France, West Germany set sights on defense

France is edging closer to NATO, and West Germany is edging closer to a modus vivendi with nuclear weapons - a development that is both logical and unexpected.

The movement is logical because a considerable amount of quiet French-West German military cooperation already existed and was being expanded. The much-trumpeted five-hour meeting between the two countries' defense and foreign ministers on Oct. 21 in Bonn had been scheduled half a year ago by ex-Chancellor Helmut Schmidt, for example.

The only reason this defense partnership didn't get more publicity in the past was that the left-Liberal government that ruled in Bonn until a few weeks ago - given the distaste for things military in the left wing of Schmidt's Social Democratic Party - was embarrassed by defense initiatives and tended to downplay them.
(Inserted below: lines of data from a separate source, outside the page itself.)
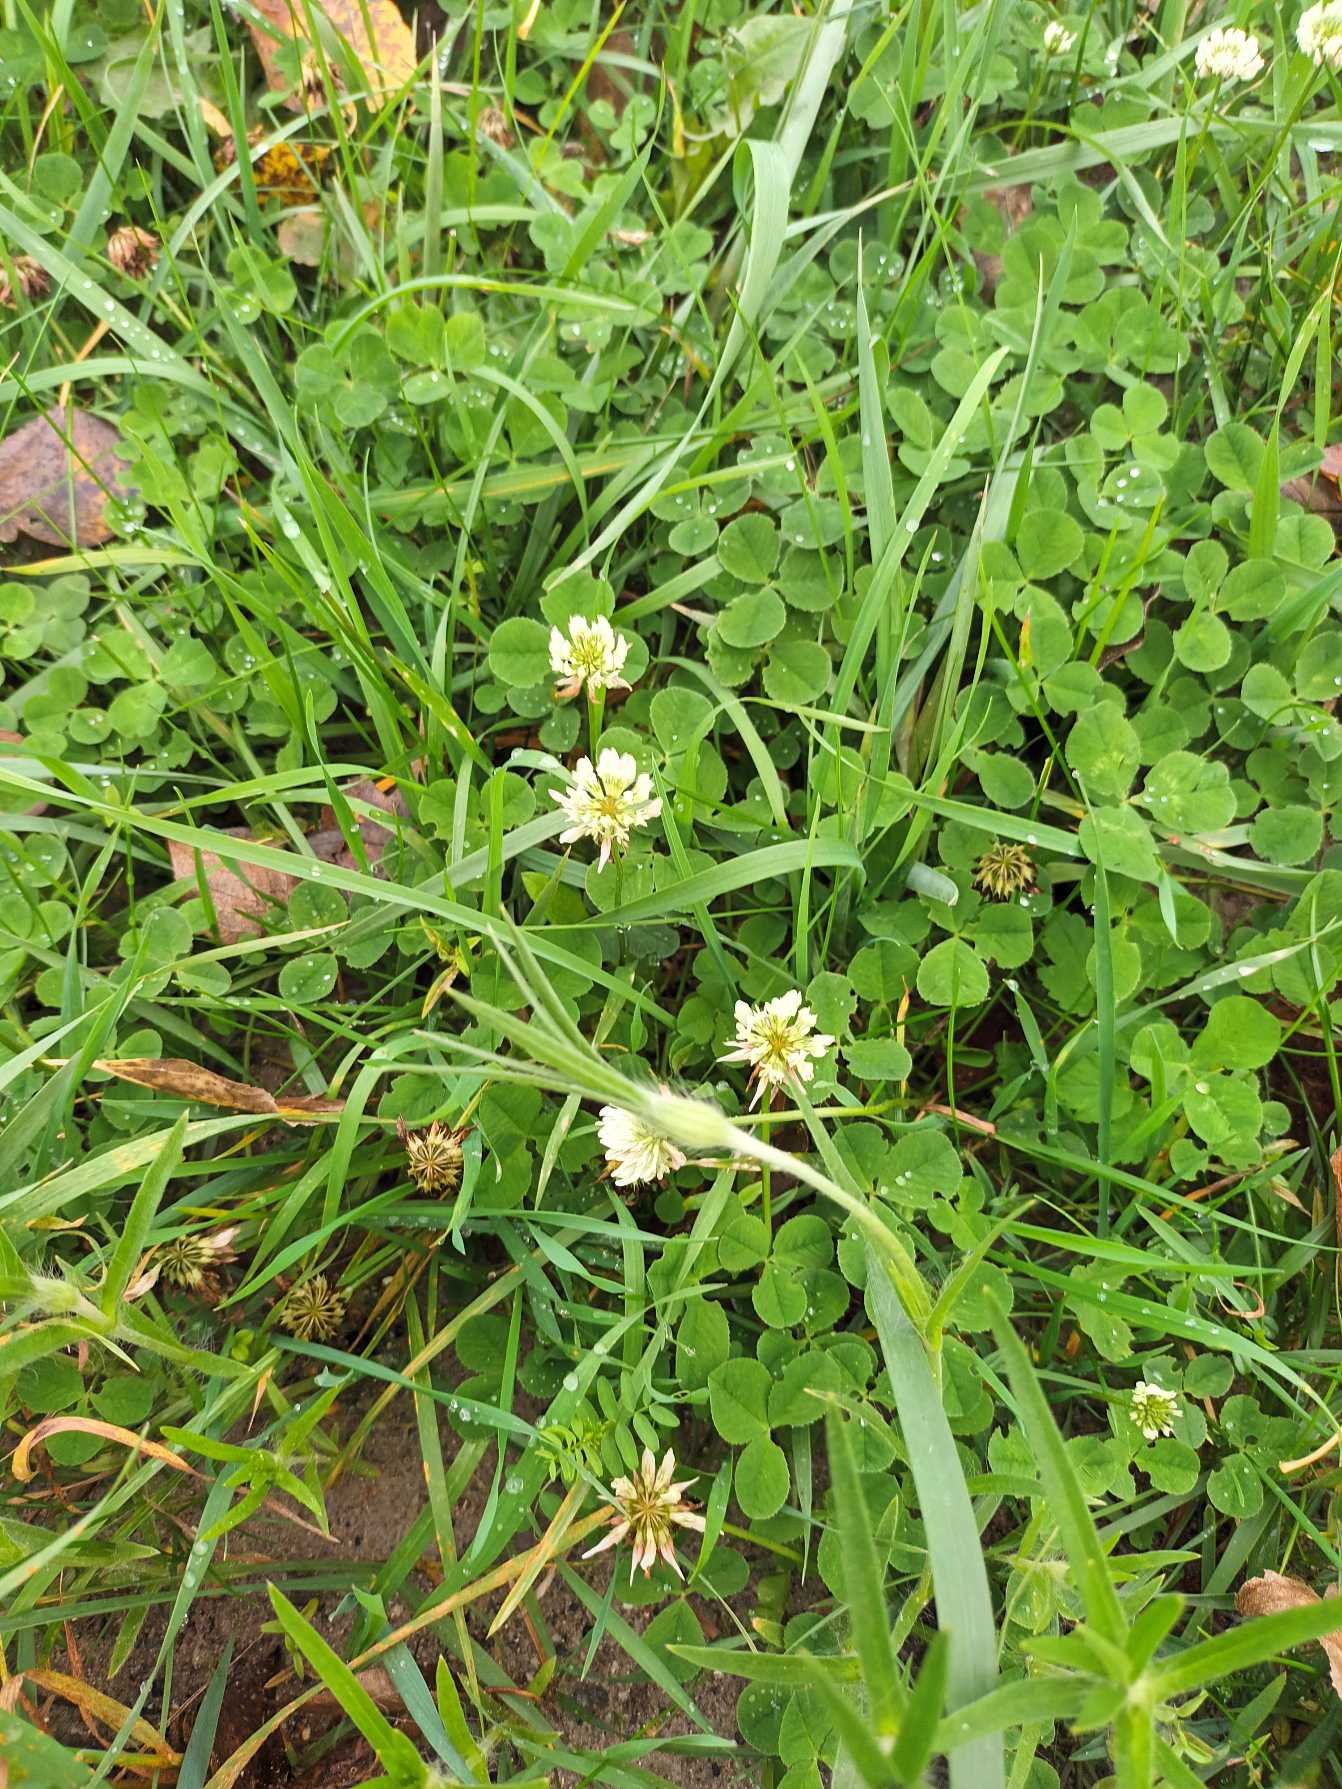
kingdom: Plantae
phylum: Tracheophyta
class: Magnoliopsida
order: Fabales
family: Fabaceae
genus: Trifolium
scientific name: Trifolium repens
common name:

Despite its logical progression, however, the new enthusiasm for bilateral military coordination has caught observers by surprise.

When conservative Chancellor Helmut Kohl took office this fall it was widely assumed that foreign policy would continue much as before - with the sole exception of cooler relations with France. A chancellor from a sometimes ideologically inclined conservative party, it was said, would never perpetuate the close French-West German partnership with a sometimes ideologically inclined Socialist president.

That expectation was clearly wrong. The two leaders and their cabinets reported nothing but bonhomie after the first official visit to Bonn Oct. 21-22 by any foreign head of state since Dr. Kohl became chancellor. As a seal of their amity, the West Germans have even invited President Francois Mitterrand to address the Bundestag next January - the only foreign leader besides President Reagan to be so honored - on the 20th anniversary of the postwar French-West German friendship treaty. Kohl and Mitterrand engineered their camaraderie by stressing future defense cooperation rather than present economic differences.

For Kohl, who gets less excited about economic issues than did Schmidt, this economic deemphasis was no hardship. He was pleased to let the focus on defense initiatives give his government what the Germans call ''profile,'' distinguishing it from its predecessor.

For Mitterrand - who stands to gain far more at home by displaying French military gloire than by explaining away France's economic troubles - the chosen accent was also apt. And it allowed him to move France pragmatically back toward the military integration with NATO that de Gaulle abandoned 16 years ago - but to do so in a welcome half-conspiratorial aura of European exclusiveness rather than deference to Washington.

On the basis of available information it is hard to say precisely what form future French-West German defense cooperation will take. Earlier hopes for joint tank production have foundered on tight recession budgets, and joint helicopter production is so far only a gleam in some planners' eyes.

At this point Mitterrand calls the modernization of the French nuclear force the keystone of French-West German cooperation. This suggests a considerable shift from French insistence ever since General de Gaulle on total independence on its nuclear planning. So far, however, Mitterrand has not said what this would include.

On the crucial plane of cooperation in conventional weapons and contingency NATO planning, the two sides are staying mum. What the West Germans - and the rest of NATO - fervently hope for is an automatic commitment to NATO of France's armed forces and logistical territory in case of any Warsaw Pact attack on West Germany.

France's continued membership in the nonmilitary (political) wing of NATO over the years and its quiet increasing participation in NATO planning have presumably led the Soviet command to include French divisions in any order of battle calculations. Yet in the past 16 years the NATO command itself has not been able to count on France with complete confidence. And this lack of guaranteed rear maneuver area has been a significant weakness when any Warsaw Pact push across the West German waist could reach the French border and split West Germany in two in a short 225-kilometer salient.

In other defense policies Mitterrand and Kohl both strongly endorsed deployment of planned new NATO medium-range missiles in the mid-'80s if there is no US-Soviet arms control agreement on these weapons - and ruled out inclusion of the French force de frappem in these negotiations.